[Text block]:
FTA: “Will it be cherry-picked back to the 3.20, 3.21, and 3.22 branches?

gpsd does not have enough volunteers to maintain "branches". Some distros try to cherry pick, but usually make things worse.

This bug was announced on gpsd-dev and gpsd-users email lists. So the packagers for several distros already saw it. What they do is what they do.”

So, it seems gpsd is like the tz database, a few volunteers maintaining an essential part of our software infrastructure.


> So, it seems gpsd is like the tz database, a few volunteers maintaining an essential part of our software infrastructure.

More than that. Software is now running the economy, controlling safety and security of the physical world.

gpsd, like Tz database, cURL, SQLite and the Linux Kernel, should be seen as critical planetary infrastructure, period. Safety of our economy and our physical well-being increasingly depends on them being operational.

And yes, it's worrying that we ended up in a situation, where the building blocks of our technological society are maintained by underpaid volunteers.


>FTA: “Will it be cherry-picked back to the 3.20, 3.21, and 3.22 branches?

Just update.

[Job 1]: In the gpsd thread, which email lists carried the bug announcement?
[Job 2]: Which pieces of software does the gpsd thread say should be seen as critical planetary infrastructure?
The records have no connection to the gpsd thread.

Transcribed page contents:
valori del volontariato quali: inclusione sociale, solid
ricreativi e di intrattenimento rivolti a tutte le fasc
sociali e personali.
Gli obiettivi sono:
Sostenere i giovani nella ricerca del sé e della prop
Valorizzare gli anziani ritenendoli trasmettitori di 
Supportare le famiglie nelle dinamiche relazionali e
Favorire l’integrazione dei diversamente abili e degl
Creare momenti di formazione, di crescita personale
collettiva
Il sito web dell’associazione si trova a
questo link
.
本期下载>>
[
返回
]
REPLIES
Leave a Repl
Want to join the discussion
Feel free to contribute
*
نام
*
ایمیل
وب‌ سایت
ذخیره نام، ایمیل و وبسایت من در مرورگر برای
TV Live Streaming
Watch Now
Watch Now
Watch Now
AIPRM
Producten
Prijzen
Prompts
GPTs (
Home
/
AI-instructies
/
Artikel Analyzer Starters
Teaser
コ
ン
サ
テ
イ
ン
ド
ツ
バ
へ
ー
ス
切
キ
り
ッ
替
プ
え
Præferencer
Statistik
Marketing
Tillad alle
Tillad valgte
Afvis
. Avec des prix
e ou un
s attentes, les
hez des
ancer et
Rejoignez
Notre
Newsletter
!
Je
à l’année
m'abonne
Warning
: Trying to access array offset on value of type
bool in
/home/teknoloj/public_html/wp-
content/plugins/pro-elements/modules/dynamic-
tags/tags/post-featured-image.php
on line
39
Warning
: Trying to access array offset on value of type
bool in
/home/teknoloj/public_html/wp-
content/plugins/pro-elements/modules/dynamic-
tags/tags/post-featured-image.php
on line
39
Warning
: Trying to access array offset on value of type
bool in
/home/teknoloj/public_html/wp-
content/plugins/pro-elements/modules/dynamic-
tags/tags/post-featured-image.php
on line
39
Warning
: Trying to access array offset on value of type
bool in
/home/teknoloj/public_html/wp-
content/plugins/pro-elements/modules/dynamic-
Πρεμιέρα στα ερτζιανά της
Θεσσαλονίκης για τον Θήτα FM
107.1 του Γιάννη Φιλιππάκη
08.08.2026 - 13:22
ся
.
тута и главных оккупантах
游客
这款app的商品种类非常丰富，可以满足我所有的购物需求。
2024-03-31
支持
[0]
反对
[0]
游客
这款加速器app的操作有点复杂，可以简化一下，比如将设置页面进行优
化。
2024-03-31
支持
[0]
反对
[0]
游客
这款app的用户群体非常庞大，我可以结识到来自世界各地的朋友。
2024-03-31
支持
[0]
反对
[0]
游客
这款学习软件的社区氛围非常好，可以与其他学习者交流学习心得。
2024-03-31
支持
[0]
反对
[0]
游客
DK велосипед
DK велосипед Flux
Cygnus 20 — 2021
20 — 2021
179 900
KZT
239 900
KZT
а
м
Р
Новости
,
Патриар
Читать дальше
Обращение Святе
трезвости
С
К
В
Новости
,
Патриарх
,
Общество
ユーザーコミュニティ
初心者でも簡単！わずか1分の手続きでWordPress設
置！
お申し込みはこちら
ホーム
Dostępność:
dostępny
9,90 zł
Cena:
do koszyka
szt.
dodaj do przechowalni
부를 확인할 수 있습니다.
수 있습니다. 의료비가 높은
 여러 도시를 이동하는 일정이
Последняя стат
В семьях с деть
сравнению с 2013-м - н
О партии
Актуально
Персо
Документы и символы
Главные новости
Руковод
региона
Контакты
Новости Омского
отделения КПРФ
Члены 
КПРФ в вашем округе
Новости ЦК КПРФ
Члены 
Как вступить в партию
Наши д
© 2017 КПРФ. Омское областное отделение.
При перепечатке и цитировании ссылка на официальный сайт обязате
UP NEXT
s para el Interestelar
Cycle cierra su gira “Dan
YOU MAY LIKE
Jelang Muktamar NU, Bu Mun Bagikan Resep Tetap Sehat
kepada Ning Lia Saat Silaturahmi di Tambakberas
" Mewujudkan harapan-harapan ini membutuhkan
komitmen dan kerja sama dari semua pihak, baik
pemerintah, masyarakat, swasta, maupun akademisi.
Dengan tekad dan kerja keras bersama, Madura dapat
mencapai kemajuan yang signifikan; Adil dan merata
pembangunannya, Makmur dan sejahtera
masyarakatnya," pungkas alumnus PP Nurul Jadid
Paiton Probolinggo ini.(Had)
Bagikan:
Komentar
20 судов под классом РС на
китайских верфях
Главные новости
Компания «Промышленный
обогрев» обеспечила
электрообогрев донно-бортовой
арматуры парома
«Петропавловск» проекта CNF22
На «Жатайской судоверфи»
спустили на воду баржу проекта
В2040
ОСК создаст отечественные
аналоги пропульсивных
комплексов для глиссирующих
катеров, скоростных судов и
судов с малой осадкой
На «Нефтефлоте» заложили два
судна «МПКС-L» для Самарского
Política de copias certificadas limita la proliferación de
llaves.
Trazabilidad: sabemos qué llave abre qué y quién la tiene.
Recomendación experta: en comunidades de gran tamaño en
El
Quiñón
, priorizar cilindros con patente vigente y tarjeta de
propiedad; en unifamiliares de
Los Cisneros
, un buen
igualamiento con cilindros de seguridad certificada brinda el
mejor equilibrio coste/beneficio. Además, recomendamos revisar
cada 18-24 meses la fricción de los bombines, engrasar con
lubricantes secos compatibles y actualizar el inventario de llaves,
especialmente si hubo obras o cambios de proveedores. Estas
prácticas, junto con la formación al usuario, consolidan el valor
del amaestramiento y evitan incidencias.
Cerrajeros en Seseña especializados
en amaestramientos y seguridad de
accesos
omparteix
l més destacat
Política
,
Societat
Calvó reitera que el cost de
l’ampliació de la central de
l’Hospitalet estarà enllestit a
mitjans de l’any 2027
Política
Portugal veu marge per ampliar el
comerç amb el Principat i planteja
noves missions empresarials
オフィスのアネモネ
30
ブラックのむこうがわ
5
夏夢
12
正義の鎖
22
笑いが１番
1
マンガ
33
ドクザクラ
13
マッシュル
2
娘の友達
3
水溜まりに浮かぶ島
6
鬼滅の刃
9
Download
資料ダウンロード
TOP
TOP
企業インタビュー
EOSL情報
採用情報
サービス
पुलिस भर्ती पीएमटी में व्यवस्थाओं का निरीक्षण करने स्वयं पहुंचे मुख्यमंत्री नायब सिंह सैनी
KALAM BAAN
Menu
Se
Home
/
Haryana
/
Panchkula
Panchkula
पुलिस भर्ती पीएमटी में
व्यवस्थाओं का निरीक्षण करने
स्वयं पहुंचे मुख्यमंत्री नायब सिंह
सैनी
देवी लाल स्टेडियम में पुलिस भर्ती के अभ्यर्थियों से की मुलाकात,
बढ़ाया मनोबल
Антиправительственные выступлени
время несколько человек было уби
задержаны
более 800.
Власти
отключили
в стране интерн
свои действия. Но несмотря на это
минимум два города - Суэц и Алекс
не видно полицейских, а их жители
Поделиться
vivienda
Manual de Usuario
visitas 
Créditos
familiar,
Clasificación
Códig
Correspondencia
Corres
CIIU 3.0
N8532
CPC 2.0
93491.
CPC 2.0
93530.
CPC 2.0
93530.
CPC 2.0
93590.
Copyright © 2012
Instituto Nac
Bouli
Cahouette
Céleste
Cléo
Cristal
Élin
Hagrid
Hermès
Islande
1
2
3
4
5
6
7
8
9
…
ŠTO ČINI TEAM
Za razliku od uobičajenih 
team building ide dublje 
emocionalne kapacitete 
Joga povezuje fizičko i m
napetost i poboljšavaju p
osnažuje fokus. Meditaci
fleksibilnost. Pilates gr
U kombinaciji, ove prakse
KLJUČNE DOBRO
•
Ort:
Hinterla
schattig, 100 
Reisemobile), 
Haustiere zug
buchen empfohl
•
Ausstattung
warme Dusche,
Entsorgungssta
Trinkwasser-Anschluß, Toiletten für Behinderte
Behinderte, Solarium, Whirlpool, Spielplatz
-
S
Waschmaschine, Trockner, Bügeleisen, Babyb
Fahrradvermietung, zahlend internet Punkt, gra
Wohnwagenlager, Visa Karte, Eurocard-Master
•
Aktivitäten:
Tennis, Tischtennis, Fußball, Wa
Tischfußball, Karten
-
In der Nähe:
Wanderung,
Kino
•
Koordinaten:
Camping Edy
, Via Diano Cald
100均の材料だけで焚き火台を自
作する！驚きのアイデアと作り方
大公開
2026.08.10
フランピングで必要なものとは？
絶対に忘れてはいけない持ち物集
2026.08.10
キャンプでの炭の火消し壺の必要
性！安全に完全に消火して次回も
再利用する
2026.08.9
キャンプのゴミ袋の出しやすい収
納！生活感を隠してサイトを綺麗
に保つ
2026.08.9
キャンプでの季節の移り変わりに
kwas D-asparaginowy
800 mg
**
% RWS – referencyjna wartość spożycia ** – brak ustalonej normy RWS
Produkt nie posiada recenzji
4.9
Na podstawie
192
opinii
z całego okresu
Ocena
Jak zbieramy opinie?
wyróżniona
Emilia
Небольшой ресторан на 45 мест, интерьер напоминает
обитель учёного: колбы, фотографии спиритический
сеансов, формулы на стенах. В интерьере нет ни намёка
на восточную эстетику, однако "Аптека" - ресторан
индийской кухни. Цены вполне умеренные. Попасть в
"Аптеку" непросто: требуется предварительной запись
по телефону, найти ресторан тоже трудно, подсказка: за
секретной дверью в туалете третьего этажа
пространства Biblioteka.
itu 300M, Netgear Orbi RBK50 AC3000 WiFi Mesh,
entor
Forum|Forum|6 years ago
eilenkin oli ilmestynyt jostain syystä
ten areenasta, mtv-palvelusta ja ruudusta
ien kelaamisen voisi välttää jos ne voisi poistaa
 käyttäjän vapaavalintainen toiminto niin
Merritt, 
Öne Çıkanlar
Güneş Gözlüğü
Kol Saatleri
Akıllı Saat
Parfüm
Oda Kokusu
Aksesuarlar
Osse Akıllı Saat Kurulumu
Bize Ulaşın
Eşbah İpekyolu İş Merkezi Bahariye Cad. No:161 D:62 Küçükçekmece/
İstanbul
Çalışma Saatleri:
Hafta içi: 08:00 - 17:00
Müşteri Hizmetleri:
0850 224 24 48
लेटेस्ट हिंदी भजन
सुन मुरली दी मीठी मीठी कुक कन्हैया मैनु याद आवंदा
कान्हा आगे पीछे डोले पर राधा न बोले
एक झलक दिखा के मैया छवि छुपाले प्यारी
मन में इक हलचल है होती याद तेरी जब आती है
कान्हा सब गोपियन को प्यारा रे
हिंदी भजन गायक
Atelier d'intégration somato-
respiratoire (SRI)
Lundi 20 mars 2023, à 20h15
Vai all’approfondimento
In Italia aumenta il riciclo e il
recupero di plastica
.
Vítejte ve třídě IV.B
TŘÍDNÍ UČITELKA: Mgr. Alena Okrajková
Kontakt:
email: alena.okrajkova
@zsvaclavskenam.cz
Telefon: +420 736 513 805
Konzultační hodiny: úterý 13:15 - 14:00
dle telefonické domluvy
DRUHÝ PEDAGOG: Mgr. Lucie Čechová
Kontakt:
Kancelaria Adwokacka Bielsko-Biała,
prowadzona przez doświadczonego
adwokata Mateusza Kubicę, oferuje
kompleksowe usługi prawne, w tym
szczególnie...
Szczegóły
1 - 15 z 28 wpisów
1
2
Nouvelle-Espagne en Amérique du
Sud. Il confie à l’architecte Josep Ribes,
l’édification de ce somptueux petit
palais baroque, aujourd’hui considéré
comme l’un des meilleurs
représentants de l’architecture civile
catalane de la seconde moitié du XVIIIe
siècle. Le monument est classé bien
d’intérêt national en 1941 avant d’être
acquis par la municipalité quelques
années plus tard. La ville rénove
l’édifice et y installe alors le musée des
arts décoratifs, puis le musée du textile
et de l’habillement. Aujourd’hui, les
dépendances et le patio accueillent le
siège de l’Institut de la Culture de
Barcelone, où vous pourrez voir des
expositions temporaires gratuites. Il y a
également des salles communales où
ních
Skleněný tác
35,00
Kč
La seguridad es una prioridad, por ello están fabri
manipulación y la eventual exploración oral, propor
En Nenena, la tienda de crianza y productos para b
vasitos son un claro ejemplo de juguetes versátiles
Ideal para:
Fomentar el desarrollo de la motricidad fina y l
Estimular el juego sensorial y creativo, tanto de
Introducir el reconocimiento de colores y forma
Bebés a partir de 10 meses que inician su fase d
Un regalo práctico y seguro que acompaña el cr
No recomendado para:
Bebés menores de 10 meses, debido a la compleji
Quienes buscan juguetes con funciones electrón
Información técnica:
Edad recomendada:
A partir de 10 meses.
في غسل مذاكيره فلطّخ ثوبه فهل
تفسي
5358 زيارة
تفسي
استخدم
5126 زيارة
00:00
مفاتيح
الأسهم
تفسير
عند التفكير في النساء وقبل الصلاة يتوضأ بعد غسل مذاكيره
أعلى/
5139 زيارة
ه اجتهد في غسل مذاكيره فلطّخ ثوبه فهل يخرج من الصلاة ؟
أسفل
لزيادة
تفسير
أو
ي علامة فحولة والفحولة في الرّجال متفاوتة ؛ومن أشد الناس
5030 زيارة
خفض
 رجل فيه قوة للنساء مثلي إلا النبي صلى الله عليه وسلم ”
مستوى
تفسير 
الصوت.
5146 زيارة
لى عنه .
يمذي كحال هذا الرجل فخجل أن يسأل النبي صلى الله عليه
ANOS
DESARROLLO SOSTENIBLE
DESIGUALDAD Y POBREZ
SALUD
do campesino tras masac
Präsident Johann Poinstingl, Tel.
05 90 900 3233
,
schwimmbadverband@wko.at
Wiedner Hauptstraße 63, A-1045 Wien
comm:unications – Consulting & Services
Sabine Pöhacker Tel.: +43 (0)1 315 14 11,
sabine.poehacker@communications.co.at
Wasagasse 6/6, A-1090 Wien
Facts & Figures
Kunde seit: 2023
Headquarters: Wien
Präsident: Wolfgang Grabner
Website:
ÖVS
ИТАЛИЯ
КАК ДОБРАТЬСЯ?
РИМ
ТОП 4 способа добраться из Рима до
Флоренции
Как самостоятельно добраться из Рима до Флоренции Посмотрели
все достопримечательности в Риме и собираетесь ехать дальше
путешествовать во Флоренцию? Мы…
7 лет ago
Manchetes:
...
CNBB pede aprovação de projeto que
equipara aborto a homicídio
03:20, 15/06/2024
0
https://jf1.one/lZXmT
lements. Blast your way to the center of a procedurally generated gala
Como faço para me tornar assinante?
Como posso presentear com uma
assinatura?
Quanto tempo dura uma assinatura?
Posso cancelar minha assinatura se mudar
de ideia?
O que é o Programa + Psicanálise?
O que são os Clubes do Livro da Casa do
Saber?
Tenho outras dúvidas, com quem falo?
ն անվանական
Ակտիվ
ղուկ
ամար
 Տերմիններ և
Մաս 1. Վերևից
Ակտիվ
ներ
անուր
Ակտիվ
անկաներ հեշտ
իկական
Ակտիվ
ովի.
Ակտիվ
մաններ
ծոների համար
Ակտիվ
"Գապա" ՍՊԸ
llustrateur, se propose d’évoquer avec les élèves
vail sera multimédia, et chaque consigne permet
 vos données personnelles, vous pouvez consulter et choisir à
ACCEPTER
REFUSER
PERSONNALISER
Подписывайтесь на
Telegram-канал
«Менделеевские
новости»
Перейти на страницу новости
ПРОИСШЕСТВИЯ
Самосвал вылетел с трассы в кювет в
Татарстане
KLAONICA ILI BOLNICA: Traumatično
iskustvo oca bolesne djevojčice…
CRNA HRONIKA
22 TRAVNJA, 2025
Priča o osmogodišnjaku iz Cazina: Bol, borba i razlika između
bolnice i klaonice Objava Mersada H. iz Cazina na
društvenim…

[Exercise response 1]: gpsd-dev and gpsd-users

[Exercise response 2]: gpsd, Tz database, cURL, SQLite, the Linux Kernel